Questions:
a – Please reproduce the culture-safe code article starting at "Writing Culture-Safe Managed" and ending at "(8 printed pages)", swapping "developers" for "programmers".
b – According to the culture-safe code article, which property indicates Culture?

Text provided:
Writing Culture-Safe Managed Code

 

Anthony Moore
Development Lead, .NET Framework CLR

May 2004

Applies to:

   Microsoft® Visual Studio® .NET

Summary: For developers who write applications that are to run on multiple locales, it is important to consider the issues raised in this article so as to ensure their code functions correctly, even in different languages. (8 printed pages)

Contents

Locale vs. Culture?
Overview
Why Does It Work This Way?
The Turkish Example
Other Countries
Incorrect Code Example
Directly Affected APIs
Alternative Techniques
What About Native Code?
Conclusion

The Microsoft® .NET Framework is designed to allow developers to create applications that work in a variety of locales. This is most visible in methods like ToString and Parse, which work differently depending on which country and language you have chosen in Regional Options in control panel.

There is a much more subtle difference in behavior, however, that can occur in different locales, of which every developer should be aware, even if they are not deliberately writing an application to be shipped to different countries. Basic string operations like sorting and lower-casing can also differ in behavior, and this can cause applications to fail when particular Regional Options are selected.

Even if you don't care about whether your application works in different cultures, it is still important to be aware of these issues for security reasons.

Locale vs. Culture?

The .NET Framework uses the terminology "culture" to represent what might have traditionally been called the "locale". The .NET Framework has two concepts of the active culture.

Culture, which is indicated by the Thread.CurrentCulture property, corresponds by default to the selection in Regional Options in the control panel. This affects how numbers, dates, and times are formatted, and is also what determines which sorting and casing rules to use. This is the property we are concerned with here.

UICulture, which is indicated by the Thread.CurrentUICulture property, corresponds by default to the language of the operating system, or the selected language on a multi-language version of Microsoft® Windows®. This affects which resources get loaded, so it determines which strings and pictures the user sees. This is not the property we are concerned with in this case.

Overview

The most commonly used routines that have this variation in behavior, depending on the culture, are String.Compare, String.ToUpper and String.ToLower. There are also some other important routines that call these, and which pass on the default behavior.

Whether or not you want these operations to vary depending on the culture depends a lot on what you are doing. If you are displaying a sorted list of localized strings in a list box, then you probably do want a culturally-aware comparison. If you are comparing a string to see if it is a recognized XML tag, then you do not want any variation. Most routines that have culture-dependent behavior will give you the option of passing in the culture to use directly; passing in CultureInfo.InvariantCulture is the way to eliminate the variation.

Data section:
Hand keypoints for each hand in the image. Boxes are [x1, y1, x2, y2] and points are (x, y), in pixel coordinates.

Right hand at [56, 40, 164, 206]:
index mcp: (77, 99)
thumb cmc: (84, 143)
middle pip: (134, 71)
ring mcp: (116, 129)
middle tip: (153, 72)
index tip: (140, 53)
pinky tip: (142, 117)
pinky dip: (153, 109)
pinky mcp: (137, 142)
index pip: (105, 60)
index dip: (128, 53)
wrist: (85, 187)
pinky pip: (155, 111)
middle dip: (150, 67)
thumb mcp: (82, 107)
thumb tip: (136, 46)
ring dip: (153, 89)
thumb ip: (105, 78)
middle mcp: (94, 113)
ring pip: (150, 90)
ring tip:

Written answers:
a –
Writing Culture-Safe Managed Code

 

Anthony Moore
Development Lead, .NET Framework CLR

May 2004

Applies to:

   Microsoft® Visual Studio® .NET

Summary: For programmers who write applications that are to run on multiple locales, it is important to consider the issues raised in this article so as to ensure their code functions correctly, even in different languages. (8 printed pages)

b – The Thread.CurrentCulture property.